Tuesday, March 10, 2009

Two Money Mistakes - Are You Making Them?

We all make money mistakes from time to time. Much of the time, we are vaguely aware that we are making a mistake, or it is even obviously an error the moment we make it. But the science of behavioral economics is showing just how subtle these things can be. Are you making either of the following money mistakes?

Money Mistake - Mental Accounting

A term used by researchers in the field of behavioral economics, mental accounting refers to how we treat money from different sources differently. For example, if you work hard to save $2,000, you might be very careful in how you spend it, while a $2,000 tax refund - which seems like a lottery win - might be treated as less important. Of course, the amount is the same, and you are free to use it any way you choose, but a "windfall" is typically treated differently from earned income.

I used to see extreme examples of this when I dealt blackjack in a casino years ago. Most players had a mental category they called "house money." This was the profit that they had made, or at least the amount that they were ahead at the time. A man might be very cautious betting with his "own" $200 bankroll, but once he had $600 of winnings in front of him, he would start betting more and playing with less caution. "I'm playing with "house money" he would announce.

Of course, the reality is that once he won the money in the first place, it was all his money. He was free to walk out that door and do anything he wanted with the $600 profit. In fact, he would might stop before he ever lost $600 of "his own" money, but this was somehow different. The result was predictable. If some common sense prevailed, he might lose only $500 of it, and still leave with more than he started with. More often, he would lose the $600 AND the $200 he brought.

You might think that this is not a problem you have. But what if you won $1,000 on a lottery ticket, or got a $1,000 bonus from your employer. You could take your windfall and put it into your retirement account or your child's college fund. But do you really treat such money the same as if you worked weekends to make an extra thousand? This is an easy money mistake to make.

Money Mistake - Integrating Losses

This is another tough one to avoid. When you buy that new car, do you suddenly feel like an extra $300 for a better car stereo isn't much money? Of course, it doesn't seem like much when you are spending $22,000 for a car - and that's why that salesman will push these things. But if it isn't too much, why did it seem like a lot to buy such a stereo for your previous car. Just the day before you might have thought $200 was too much.

This is about the psychology of making large purchases or taking large losses. This is another classic habit you see in gamblers. $100 was too much to lose at the start of the night, but once he is suckered into losing $2,000, it seems easier to throw that last $100 out there all at once. This is not a phenomenon limited to gamblers or new car buyers, however.

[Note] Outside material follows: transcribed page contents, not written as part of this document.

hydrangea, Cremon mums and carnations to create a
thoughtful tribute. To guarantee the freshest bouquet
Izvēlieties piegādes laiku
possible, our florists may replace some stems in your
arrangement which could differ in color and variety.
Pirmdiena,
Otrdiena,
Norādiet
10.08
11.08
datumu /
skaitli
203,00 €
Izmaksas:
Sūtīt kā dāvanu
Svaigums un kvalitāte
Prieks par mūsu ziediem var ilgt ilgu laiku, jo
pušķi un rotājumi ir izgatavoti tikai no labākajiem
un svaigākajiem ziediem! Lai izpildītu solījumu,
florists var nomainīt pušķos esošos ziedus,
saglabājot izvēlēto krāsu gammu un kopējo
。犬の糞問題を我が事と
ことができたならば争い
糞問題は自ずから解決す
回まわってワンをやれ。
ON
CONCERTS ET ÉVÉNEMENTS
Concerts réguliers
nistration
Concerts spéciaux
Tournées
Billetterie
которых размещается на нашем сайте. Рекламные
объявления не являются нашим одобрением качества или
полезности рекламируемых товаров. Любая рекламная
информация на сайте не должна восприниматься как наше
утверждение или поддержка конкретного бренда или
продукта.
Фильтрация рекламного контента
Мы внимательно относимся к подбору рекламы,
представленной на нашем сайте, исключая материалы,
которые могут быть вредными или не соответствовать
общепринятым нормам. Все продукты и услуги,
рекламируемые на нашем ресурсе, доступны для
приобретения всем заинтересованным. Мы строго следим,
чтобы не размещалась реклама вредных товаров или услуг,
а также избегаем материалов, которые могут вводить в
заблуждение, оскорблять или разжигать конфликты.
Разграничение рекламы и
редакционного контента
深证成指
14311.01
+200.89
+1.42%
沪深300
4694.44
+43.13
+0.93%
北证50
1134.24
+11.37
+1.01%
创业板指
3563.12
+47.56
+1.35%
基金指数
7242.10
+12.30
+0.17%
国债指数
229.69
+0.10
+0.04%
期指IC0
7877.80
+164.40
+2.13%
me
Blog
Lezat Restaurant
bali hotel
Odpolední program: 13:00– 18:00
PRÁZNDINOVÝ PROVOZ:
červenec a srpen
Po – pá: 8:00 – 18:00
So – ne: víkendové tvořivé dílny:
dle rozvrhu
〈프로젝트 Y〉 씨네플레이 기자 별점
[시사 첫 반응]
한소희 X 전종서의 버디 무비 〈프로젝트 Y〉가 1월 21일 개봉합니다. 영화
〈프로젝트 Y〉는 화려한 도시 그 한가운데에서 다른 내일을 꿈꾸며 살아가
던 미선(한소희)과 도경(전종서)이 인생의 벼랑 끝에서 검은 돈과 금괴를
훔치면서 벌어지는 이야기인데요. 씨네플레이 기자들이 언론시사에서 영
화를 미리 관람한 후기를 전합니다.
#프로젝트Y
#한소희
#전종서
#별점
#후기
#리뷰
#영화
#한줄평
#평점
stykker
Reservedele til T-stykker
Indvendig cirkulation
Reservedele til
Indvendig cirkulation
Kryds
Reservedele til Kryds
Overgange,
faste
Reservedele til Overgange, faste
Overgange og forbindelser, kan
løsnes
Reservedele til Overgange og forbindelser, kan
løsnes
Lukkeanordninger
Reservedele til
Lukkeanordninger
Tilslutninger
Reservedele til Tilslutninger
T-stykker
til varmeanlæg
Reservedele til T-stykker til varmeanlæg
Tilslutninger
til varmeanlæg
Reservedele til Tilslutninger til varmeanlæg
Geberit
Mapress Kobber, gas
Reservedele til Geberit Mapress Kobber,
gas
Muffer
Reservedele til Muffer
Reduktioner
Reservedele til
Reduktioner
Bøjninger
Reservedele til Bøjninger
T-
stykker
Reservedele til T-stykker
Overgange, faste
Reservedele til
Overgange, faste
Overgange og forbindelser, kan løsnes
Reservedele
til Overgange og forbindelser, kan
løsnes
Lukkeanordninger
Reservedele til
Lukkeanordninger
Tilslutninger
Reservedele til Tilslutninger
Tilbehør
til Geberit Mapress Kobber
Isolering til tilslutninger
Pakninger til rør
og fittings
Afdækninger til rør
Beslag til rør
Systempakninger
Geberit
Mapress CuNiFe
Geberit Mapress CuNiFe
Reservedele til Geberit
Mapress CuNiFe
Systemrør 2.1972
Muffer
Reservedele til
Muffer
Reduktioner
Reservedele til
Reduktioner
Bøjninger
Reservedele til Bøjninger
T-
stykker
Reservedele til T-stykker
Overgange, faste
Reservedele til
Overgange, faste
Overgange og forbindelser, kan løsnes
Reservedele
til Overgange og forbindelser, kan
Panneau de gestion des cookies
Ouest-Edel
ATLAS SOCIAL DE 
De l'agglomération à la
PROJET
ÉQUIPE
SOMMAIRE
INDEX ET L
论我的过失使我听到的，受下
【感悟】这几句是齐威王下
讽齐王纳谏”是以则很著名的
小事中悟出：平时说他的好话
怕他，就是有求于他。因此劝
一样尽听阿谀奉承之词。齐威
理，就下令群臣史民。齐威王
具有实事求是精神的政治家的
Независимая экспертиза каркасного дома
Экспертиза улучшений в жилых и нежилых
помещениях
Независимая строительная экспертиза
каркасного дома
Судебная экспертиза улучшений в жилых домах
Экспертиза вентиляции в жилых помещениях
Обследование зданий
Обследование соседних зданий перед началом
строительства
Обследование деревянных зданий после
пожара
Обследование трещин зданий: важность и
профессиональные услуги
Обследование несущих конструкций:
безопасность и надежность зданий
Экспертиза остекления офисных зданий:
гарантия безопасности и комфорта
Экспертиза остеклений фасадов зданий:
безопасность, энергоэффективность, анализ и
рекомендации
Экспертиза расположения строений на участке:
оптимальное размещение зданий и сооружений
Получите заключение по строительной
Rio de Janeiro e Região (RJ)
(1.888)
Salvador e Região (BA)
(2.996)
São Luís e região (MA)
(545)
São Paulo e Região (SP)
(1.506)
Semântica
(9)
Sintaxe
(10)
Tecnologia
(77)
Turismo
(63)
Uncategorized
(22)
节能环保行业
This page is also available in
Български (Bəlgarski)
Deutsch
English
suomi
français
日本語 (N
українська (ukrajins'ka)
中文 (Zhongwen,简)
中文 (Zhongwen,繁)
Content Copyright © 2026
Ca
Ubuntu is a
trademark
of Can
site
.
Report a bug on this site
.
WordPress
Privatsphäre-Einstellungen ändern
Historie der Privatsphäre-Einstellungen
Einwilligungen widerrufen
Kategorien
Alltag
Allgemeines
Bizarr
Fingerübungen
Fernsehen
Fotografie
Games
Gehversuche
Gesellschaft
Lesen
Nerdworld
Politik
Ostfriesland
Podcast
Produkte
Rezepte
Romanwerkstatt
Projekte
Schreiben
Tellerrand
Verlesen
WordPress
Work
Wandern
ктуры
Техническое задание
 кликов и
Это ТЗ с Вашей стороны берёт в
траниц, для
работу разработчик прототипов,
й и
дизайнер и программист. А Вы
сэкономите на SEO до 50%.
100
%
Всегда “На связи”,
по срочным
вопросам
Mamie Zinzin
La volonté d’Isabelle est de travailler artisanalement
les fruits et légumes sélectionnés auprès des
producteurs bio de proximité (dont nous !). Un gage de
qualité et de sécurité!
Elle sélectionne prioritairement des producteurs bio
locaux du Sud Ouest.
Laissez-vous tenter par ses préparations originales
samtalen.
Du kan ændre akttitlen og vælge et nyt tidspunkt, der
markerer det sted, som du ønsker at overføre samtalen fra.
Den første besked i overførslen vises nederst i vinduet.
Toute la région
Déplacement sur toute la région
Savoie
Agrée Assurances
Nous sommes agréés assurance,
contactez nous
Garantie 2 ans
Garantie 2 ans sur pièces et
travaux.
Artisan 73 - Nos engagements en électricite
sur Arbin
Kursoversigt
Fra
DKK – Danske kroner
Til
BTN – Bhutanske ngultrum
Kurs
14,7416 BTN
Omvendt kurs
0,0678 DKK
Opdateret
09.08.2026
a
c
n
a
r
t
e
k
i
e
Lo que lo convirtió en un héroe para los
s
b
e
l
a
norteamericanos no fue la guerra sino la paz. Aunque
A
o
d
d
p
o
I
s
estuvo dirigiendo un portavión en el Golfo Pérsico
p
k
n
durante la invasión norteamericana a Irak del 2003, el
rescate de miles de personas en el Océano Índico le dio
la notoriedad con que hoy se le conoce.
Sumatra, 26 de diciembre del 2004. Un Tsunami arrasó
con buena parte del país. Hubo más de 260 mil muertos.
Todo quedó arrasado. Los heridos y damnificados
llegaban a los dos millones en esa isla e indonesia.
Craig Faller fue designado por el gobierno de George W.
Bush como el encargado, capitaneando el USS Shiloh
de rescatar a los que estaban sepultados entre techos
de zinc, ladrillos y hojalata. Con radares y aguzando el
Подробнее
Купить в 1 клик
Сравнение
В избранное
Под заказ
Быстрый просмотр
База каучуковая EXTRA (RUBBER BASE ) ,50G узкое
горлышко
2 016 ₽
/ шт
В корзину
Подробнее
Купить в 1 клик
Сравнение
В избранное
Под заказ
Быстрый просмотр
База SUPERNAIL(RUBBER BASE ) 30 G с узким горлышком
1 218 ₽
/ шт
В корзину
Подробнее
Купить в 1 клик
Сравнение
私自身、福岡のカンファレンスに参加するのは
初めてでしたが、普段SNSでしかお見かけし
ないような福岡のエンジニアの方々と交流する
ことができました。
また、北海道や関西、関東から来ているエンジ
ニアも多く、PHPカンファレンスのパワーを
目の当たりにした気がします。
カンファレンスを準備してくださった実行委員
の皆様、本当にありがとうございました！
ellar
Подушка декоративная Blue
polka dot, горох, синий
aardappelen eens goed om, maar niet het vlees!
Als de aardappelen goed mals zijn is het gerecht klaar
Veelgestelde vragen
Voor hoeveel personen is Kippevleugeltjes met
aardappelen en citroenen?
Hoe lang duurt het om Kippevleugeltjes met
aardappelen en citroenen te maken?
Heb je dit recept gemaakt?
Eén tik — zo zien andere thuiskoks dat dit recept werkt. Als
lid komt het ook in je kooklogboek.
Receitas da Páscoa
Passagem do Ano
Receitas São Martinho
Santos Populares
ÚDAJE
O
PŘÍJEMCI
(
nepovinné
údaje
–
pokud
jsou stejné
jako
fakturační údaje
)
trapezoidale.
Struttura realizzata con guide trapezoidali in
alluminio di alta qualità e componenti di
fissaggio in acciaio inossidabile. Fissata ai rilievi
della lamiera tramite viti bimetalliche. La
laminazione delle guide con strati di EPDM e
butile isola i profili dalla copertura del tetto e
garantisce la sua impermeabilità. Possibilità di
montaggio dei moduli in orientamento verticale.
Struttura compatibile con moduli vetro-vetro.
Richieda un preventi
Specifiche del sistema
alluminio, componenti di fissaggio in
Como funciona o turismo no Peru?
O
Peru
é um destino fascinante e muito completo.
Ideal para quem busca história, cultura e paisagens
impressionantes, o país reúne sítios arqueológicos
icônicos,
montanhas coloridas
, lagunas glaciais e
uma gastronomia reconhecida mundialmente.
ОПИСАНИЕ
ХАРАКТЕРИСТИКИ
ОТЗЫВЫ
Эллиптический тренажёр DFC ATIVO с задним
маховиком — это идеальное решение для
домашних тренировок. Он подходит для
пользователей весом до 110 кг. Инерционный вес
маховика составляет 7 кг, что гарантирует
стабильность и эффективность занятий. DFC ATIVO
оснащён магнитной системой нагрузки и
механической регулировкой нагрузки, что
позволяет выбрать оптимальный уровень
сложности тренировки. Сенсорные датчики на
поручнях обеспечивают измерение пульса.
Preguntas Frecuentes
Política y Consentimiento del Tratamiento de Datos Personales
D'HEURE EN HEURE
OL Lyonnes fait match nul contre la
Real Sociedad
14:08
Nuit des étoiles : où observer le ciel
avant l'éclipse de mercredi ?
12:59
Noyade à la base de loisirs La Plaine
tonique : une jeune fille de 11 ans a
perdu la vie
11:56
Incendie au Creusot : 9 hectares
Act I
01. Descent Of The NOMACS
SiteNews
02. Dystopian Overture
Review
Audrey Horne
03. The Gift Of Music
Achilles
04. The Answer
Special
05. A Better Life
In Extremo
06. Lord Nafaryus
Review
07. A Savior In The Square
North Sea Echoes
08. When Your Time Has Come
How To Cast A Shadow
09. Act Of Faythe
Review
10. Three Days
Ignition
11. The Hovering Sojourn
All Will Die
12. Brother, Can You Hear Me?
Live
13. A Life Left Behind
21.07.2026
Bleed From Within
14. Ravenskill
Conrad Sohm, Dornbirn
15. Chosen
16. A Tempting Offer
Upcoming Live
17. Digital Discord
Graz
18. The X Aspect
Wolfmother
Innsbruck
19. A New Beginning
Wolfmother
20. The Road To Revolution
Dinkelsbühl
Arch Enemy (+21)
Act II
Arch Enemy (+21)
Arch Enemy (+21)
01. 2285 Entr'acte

Suppose you are having a new house built. The builder gets you all excited about the latest refrigerator, which he can include for only $3,000 extra. The day before, that same refrigerator might have been worth just $1,800 maximum to you. In fact, you might buy one for just $1,500 if you wait until you move into the home. But when you are spending (or borrowing) $300,000 to have a home built, $3,000 just doesn't seem so outrageous.

You have to mentally step outside of the situation for a moment to avoid making this money mistake. Ask yourself if the proposed expenditure is one you would have felt good with a week ago. Ask what other options you have. Finally, just wait. A month later - after a large purchase - you might be in a more rational state of mind to decide what something is worth to you.